## Texto de lectura:
──────────

Soriano i Piqueras asesora a la ADED en la denuncia contra el alcalde de Villena por delito contra el patrimonio histórico en comisión por omision

Soriano i Piqueras ha asumido la dirección letrada de la denuncia presentada por la Asociación para la Defensa del Estado de Derecho y la Lucha contra la Corrupción (ADED) ante la Sección de Instrucción del Tribunal de Instancia de Villena frente al Alcalde-Presidente del Ayuntamiento, la concejala delegada de Cultura, la dirección del Museo de Villena y la persona responsable de la seguridad del centro, por la pérdida del Tesoro de Villena.

──────────

## Conjunto de datos:
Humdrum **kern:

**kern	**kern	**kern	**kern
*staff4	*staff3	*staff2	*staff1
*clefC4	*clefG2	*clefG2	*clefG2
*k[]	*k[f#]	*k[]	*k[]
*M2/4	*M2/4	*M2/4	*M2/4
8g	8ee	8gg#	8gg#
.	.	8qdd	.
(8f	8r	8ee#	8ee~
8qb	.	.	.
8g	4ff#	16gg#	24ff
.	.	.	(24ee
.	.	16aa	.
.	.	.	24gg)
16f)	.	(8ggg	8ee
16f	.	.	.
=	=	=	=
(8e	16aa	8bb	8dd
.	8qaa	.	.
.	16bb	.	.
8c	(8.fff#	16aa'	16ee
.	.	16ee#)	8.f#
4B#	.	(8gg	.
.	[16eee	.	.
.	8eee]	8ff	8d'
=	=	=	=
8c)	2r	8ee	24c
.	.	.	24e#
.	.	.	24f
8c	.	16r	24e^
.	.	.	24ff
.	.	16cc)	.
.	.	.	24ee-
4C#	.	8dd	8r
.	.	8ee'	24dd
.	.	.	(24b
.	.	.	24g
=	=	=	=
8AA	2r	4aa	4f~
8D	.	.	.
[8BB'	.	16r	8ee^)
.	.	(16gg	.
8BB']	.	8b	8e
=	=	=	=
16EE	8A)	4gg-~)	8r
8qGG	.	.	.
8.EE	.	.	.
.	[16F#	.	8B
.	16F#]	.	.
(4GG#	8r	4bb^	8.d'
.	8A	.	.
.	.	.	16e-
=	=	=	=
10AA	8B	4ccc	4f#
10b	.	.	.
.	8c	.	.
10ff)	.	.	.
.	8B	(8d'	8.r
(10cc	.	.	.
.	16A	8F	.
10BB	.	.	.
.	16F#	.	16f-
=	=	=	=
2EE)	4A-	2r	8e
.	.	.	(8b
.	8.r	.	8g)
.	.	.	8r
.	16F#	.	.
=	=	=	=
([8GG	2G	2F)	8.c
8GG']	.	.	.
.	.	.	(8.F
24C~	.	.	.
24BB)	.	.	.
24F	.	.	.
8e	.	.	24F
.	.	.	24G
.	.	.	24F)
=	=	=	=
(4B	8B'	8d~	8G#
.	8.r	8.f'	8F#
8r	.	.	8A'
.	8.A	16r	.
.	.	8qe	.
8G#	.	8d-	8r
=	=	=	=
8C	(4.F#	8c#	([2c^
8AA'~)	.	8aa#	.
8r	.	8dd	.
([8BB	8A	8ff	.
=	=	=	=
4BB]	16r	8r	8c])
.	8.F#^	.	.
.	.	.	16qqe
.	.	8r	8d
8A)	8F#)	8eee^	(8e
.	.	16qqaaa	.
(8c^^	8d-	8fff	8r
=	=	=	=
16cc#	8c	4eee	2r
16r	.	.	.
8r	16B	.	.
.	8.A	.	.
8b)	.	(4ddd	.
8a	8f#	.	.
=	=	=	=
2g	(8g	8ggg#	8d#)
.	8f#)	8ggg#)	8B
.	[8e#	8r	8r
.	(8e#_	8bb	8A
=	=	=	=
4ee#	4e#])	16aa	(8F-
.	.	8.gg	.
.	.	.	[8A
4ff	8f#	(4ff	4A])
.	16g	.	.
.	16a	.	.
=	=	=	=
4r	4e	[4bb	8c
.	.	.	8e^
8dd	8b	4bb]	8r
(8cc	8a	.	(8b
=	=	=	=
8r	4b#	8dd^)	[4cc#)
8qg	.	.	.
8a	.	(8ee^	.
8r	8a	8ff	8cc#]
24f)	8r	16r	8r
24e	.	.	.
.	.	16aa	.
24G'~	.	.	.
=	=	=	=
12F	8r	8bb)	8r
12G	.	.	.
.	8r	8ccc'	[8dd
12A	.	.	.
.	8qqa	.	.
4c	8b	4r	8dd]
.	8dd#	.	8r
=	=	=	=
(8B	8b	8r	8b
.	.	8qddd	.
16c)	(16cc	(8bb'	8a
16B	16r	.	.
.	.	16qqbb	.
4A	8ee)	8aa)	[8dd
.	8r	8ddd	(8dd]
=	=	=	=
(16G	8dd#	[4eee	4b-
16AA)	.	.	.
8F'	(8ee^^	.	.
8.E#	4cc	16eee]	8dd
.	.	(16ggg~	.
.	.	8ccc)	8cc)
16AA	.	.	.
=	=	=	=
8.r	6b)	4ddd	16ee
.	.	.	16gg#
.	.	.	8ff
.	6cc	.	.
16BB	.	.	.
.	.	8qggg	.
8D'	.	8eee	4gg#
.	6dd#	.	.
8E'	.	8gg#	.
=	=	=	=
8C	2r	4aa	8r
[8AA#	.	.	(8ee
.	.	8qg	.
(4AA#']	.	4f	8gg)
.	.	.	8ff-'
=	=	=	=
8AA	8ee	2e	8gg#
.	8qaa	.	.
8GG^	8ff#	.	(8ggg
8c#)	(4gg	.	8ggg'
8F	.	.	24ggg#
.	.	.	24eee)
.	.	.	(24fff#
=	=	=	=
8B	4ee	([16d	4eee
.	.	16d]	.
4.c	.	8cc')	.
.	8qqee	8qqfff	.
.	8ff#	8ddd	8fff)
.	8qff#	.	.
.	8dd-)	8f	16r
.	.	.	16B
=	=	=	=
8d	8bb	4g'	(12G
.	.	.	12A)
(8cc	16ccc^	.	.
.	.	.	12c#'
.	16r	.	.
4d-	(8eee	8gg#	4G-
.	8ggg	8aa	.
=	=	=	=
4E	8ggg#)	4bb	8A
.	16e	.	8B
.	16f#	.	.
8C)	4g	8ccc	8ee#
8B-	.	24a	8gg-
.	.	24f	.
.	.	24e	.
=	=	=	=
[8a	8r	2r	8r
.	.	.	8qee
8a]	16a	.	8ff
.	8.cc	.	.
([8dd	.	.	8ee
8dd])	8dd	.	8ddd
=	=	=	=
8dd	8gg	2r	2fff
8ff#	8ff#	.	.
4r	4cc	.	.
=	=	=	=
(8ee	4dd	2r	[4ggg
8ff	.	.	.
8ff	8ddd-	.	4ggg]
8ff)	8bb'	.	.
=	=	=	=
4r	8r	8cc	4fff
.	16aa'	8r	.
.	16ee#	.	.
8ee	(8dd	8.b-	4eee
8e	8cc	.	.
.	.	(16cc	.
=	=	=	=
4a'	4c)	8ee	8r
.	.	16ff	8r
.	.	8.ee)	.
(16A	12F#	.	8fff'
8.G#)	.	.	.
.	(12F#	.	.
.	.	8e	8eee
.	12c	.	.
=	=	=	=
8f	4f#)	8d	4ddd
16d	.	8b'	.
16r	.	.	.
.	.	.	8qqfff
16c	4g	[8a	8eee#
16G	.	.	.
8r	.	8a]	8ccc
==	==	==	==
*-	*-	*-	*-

──────────

## Actividades propuestas:
a) Contesta estas preguntas sobre el texto de la denuncia por el Tesoro de Villena, una por línea:
(i) ¿A qué asociación asesora Soriano i Piqueras?
(ii) ¿Ante qué órgano judicial se presentó la denuncia?
(iii) ¿Qué pérdida motiva la denuncia?
b) Redacta la continuación del texto sobre la denuncia por el Tesoro de Villena a partir de su última oración.
Los registros constituyen un material aparte del texto.

## Soluciones:
a)
(i) A la Asociación para la Defensa del Estado de Derecho y la Lucha contra la Corrupción (ADED).
(ii) Ante la Sección de Instrucción del Tribunal de Instancia de Villena.
(iii) La pérdida del Tesoro de Villena.

b)
La denuncia no se dirige contra los autores materiales del robo cometido en la madrugada del 27 de agosto, cuya investigación sigue su curso, sino contra quienes tenían encomendada la custodia del conjunto. El escrito sostiene que los hechos pueden ser constitutivos de un delito de daños por imprudencia grave sobre el patrimonio histórico, previsto en el artículo 324 del Código Penal, cometido en comisión por omisión conforme al artículo 11 del mismo texto legal. El reproche se centra en el cambio de modelo de custodia adoptado en 2024, cuando, con la apertura de la nueva sede del museo, se sustituyeron las réplicas por las piezas originales y se pasó de un cofre en estancia blindada bajo vigilancia permanente de la Policía Local a un sistema de exhibición en vitrinas con protección esencialmente electrónica, sin personal de seguridad presente durante las horas de cierre. La denuncia sitúa esa decisión en su contexto, pues en los cuatro meses anteriores al asalto dos museos españoles habían sido atacados con idéntico modo de operar, el Museo Arqueológico Provincial de Badajoz en abril y el Museo de Albacete el 28 de julio, y en julio de 2026 el Ministerio de Cultura recabó de los museos españoles información sobre sus fondos de oro ante el riesgo de nuevos episodios.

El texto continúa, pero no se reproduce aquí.